*** SELECTED EXTRACT ***
Sin’s Freedom Is Slavery

The work of the god of this world is to blind us to spiritual realities and keep us deceived. He twists things upside down, constantly deceiving with outward appearances. He lies to people about happiness, wisdom, and freedom. He constantly tells everyone that the rich and prosperous are the truly happy ones.

The work of Scripture is to undeceive us from his lies. Scripture tells us that it’s not the outwardly rich, but the poor in spirit, the mourners, the persecuted, the pure, and the meek who are truly happy people (Matthew 5).

He also lies about wisdom, suggesting the wisest are those who cheat, commit fraud, and become successful in this world. Scripture says those who gain the world but lose their soul are the greatest fools. The truly wise are those who are wise for their salvation, are rich toward God, and focus on the world to come.

In the same way, the devil also lies about freedom, which all people desire. This is the world’s great deception: that freedom is doing whatever we want without any limits. Obeying God’s law—walking with Him, reading His Word, and praying—seems like a prison and slavery.

Following rules or discipline… our children sometimes feel, “Oh, rules, rules, discipline!” They’re impatient with any restraint, seeing it as a chain that limits them. “When will I get the freedom to do what I want without control and to speak what I want?” They see discipline as a burden and want to break free from any control. The devil has made them think that is freedom.

Even we think freedom is having enough money, time, facilities, and health to do whatever we please. Isn’t that what most of us think? All who have gone in that direction have realized they’ve become more and more enslaved. Learn this well: carnal freedom without the control of God’s law is the worst kind of slavery.

Here are five reasons why it is the worst slavery.

1. It’s a Prison of Our Own Lusts

The worst punishment God can give us is His fearful and dreadful judgment. After long patience—teaching us again and again that our true happiness is in glorifying and enjoying Him—we keep running away from that toward the world. After much patience and trying to correct us, knowing we won’t listen and want to break His boundaries, He gives us up to the rule of our own hearts’ lusts, to do as we please and destroy ourselves without control.

As it says in Romans 2, we are given up to a depraved mind and the lusts of our hearts. Psalm 81:12 says, “So I gave them up to their own hearts’ lust, and they walked in their own counsels.” We are left to our brutish affections. You don’t know what a terrible tyranny our lusts are. They create a prison for us, putting different chains on us and dragging us in different directions. This fleshly liberty makes a person slavishly follow their depraved heart and destroy the great means for them to be happy—which is to enjoy God by obeying Him.

Worldly people may enjoy this “freedom” as much as fish enjoy being in their element of water, yet the reality is that they are still slaves. They are in a spiritual prison; this is a true and perfect bondage. They spend their whole lives chasing vanity, which will never make them truly happy, and live with a deep void within themselves. This is because we were created to be happy when we enjoy God and obey Him. Pleasures, honors, profits, and wealth will never bring true happiness until they are sought for the glory of God.

Pleasure, delight, and contentment of mind and body are meant to be a subservient help to make us happy only when we seek them to glorify God. These things are not to be desired for themselves but subordinately, in order to our great end. But when they entice and detain our affections, they become our idols, and we become their slaves. The more we serve them, the more we lose our liberty.
*** DATA PROVIDED ***
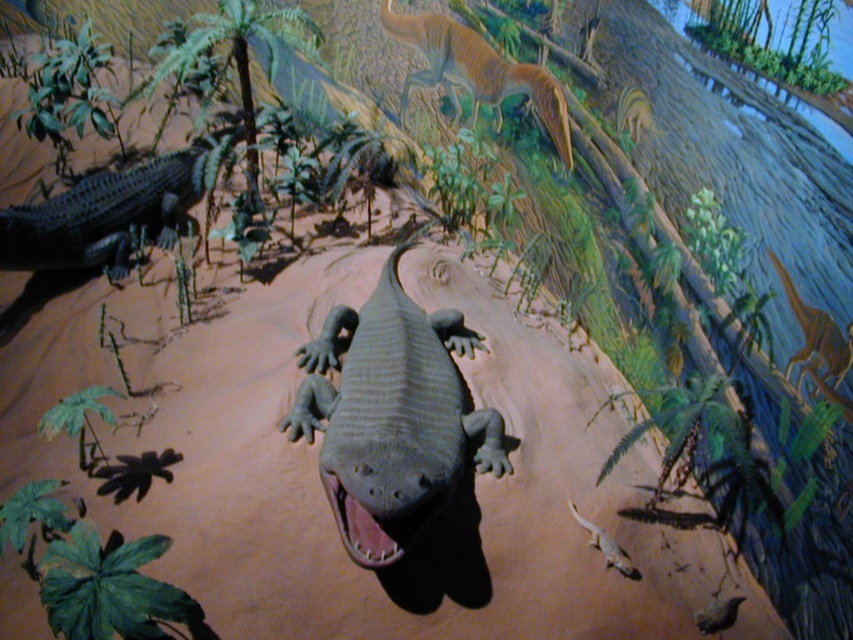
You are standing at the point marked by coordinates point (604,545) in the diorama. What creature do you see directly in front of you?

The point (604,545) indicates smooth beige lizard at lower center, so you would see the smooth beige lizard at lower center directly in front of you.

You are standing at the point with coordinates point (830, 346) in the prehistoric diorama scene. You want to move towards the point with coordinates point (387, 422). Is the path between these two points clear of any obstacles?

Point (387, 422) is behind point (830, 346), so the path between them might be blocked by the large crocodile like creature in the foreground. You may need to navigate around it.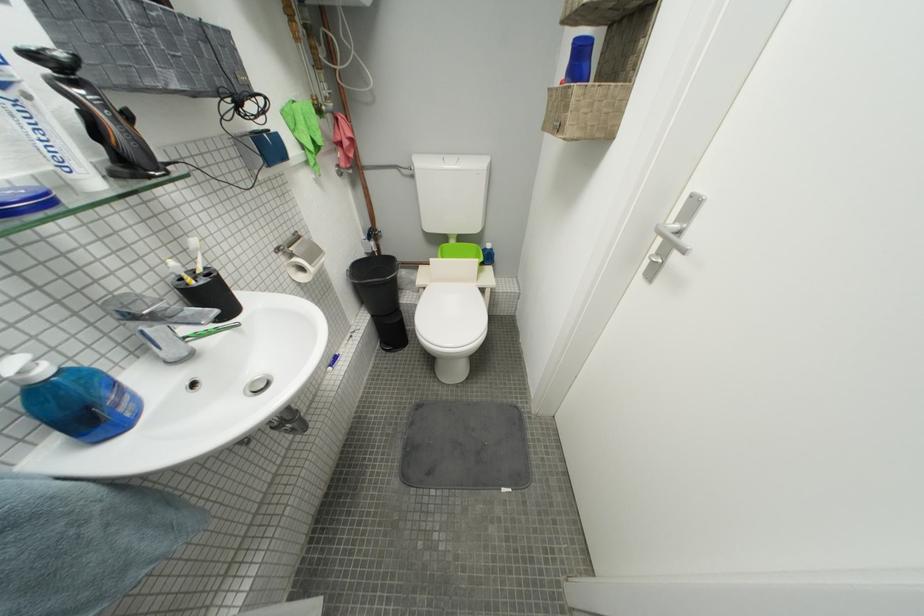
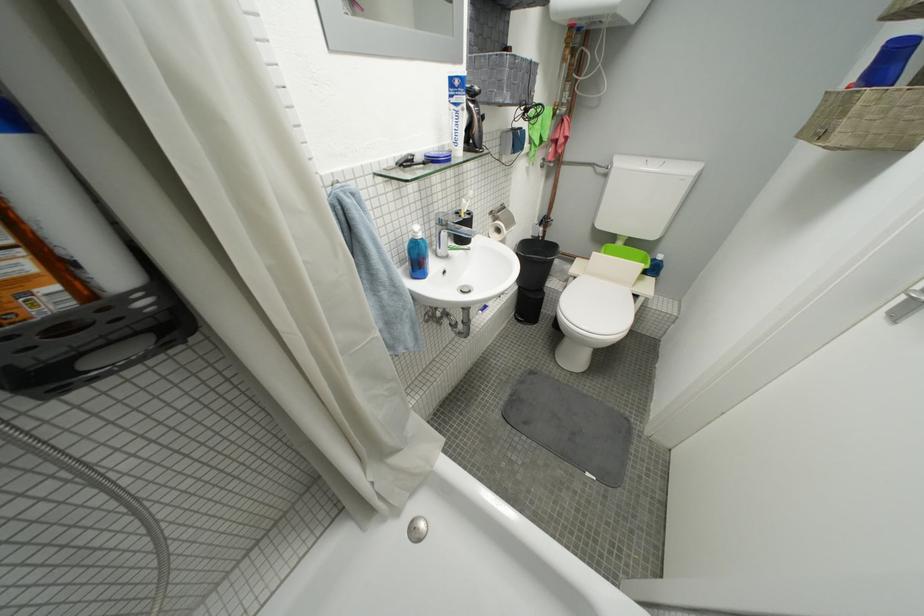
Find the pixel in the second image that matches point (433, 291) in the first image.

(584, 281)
***
#### WORK INSTRUCTIONS:
a. According to the article on sin's freedom, what does the world's great deception claim freedom is?
b. Reproduce everything in the article on sin's freedom from "Sin’s Freedom Is Slavery" down to "truly happy ones.".

#### OUTPUTS BY TASK:
a. Freedom is doing whatever we want without any limits.

b.
Sin’s Freedom Is Slavery

The work of the god of this world is to blind us to spiritual realities and keep us deceived. He twists things upside down, constantly deceiving with outward appearances. He lies to people about happiness, wisdom, and freedom. He constantly tells everyone that the rich and prosperous are the truly happy ones.